Bruno pasaba las noches en la penumbra de la habitación y, cuando amanecía (no hubiera tenido manera de saberlo, si no fuera porque ponía una alarma), se iba de nuevo a su trabajo. Ella sabía que él era un narco, fue así como se habían conocido, en un club nocturno muy popular que quedaba cerca de la frontera con Juárez. Ella también sabía que Bruno se iba a veces al centro de esterilización para buscar cargamentos. Él no sabía lo que hacía ella cuando se quedaba sola. Tampoco le importaba. Al principio fue su cariño por ella lo que le permitió soportar tantos cambios repentinos y la extrañeza de la situación. Después fue la costumbre, e incluso llegó a desear durante los momentos vacíos del día la frescura y la calma del cuarto oscuro.

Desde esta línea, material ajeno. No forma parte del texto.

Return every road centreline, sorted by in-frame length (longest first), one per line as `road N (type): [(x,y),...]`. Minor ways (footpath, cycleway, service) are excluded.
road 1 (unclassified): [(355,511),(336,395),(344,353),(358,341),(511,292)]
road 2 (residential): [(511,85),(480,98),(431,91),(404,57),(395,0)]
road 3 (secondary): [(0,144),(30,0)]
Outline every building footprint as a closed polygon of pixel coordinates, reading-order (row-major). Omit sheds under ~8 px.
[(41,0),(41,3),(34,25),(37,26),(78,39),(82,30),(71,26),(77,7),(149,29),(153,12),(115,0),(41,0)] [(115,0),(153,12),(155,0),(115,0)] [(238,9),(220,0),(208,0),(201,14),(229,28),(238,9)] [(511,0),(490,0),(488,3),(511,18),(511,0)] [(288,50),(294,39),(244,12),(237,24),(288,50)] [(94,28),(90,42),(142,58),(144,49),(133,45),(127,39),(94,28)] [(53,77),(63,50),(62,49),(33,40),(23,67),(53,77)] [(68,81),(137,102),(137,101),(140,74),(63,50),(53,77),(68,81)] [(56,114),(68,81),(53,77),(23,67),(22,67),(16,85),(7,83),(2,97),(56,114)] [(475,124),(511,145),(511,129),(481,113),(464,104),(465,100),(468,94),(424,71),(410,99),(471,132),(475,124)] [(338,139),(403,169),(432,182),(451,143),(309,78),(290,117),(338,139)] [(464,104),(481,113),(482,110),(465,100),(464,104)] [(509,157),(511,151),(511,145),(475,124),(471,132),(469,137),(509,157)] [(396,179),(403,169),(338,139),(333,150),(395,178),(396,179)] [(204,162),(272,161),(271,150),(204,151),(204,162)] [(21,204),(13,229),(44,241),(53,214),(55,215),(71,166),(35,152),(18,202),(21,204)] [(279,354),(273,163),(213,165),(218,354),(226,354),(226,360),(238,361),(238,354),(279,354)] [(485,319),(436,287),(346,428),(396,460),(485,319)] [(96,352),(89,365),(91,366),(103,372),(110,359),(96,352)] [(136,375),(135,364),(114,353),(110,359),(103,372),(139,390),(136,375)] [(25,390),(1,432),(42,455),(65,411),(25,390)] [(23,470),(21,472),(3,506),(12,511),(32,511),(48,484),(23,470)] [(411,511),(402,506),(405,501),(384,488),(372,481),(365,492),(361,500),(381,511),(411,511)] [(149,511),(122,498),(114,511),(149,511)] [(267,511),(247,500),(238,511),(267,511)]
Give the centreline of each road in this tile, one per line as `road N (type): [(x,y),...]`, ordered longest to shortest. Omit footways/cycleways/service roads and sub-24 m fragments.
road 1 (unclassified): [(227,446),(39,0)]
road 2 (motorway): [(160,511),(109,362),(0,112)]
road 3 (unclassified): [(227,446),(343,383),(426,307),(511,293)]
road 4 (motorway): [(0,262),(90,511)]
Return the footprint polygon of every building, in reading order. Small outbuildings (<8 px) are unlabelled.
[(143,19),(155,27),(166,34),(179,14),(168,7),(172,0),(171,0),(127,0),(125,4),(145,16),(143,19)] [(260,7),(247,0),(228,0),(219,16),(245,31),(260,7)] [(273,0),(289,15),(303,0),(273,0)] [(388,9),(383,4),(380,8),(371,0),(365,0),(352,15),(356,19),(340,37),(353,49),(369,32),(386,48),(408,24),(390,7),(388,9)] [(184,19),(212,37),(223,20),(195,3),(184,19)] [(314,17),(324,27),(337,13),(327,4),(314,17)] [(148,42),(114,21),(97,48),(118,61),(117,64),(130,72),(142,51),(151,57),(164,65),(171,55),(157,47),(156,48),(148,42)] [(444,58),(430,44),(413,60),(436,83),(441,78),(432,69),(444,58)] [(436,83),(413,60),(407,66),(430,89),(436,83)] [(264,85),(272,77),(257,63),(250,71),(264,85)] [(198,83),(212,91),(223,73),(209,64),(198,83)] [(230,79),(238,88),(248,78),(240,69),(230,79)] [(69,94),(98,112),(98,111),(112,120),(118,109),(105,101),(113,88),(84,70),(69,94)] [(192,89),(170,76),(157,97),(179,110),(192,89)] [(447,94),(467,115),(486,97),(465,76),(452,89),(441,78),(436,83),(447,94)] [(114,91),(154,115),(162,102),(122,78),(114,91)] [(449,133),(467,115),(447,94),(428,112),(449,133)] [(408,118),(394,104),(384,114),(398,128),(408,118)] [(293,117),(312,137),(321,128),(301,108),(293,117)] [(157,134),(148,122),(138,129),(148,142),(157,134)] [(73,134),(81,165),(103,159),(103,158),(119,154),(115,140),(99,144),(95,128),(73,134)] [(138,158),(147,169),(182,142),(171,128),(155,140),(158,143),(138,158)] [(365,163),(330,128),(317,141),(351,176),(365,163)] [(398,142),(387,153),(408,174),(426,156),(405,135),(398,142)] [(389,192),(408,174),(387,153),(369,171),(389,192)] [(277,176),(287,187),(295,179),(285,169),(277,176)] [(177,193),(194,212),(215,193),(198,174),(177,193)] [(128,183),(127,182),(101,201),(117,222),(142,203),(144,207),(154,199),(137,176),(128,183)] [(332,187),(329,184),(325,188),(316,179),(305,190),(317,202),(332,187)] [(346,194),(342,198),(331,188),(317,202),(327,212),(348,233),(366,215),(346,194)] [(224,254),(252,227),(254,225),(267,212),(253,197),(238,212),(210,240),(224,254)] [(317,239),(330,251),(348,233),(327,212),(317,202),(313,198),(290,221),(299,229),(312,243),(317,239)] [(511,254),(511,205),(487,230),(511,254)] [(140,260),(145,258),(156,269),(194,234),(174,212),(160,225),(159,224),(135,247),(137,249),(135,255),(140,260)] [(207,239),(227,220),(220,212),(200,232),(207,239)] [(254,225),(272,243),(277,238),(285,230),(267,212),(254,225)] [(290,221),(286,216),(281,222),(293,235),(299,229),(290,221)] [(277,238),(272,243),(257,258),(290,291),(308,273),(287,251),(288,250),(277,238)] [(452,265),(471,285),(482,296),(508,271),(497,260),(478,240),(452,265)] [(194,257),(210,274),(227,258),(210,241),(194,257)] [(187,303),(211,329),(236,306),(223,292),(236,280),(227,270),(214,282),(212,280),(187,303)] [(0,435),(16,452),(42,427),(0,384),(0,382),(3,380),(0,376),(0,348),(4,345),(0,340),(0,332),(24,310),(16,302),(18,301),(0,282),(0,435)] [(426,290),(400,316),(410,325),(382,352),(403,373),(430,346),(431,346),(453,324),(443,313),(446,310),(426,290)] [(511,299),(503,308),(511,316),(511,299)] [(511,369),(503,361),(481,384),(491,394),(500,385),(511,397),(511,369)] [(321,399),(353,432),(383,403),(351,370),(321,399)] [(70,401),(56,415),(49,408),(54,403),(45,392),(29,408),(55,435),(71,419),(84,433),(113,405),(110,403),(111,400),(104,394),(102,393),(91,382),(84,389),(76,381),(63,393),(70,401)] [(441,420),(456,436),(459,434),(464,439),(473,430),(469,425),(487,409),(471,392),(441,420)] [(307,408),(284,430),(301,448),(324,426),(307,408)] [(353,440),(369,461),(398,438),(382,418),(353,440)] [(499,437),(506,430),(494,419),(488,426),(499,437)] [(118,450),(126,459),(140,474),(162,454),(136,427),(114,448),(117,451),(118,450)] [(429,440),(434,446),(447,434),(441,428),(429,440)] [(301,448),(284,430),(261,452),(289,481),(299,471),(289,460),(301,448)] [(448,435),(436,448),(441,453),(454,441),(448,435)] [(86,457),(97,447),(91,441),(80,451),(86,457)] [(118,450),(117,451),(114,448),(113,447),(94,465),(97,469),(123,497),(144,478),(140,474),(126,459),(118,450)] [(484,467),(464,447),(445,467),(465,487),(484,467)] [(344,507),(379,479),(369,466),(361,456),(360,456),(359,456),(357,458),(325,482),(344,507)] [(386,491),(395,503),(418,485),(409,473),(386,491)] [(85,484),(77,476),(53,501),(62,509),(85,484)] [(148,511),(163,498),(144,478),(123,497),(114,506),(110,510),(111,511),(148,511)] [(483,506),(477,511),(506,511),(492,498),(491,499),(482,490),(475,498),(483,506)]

Mantuvieron esa calma mientras pudieron, pero, una tarde, la policía hizo una redada en el centro de esterilización. Bruno quiso escapar por los tejados, pero lo emboscaron y dispararon a matar, sin mediar ninguna advertencia. Cayó del techo y, aunque el golpe le quebró la columna, a la altura del lumbar, no fue suficiente para evitar su agonía de casi dos minutos. Ahí tirado, mirando el cielo diáfano, durante esos dos minutos, solo pudo pensar en la frescura del cuarto oscuro, en su silencio, en la calma que le daba el color negro, en contraste con la luz que ahora le quemaba los ojos. Se dio cuenta de que, al morirse, ella moría con él, porque no volvería a escuchar nunca más los tres golpes en la puerta, nunca más se escondería para que la encuentren, y, lo más probable, se quedaría recostada en el piso, olvidándose de su cuerpo, hasta que no sintiera más nada, como ya él no sentía más nada.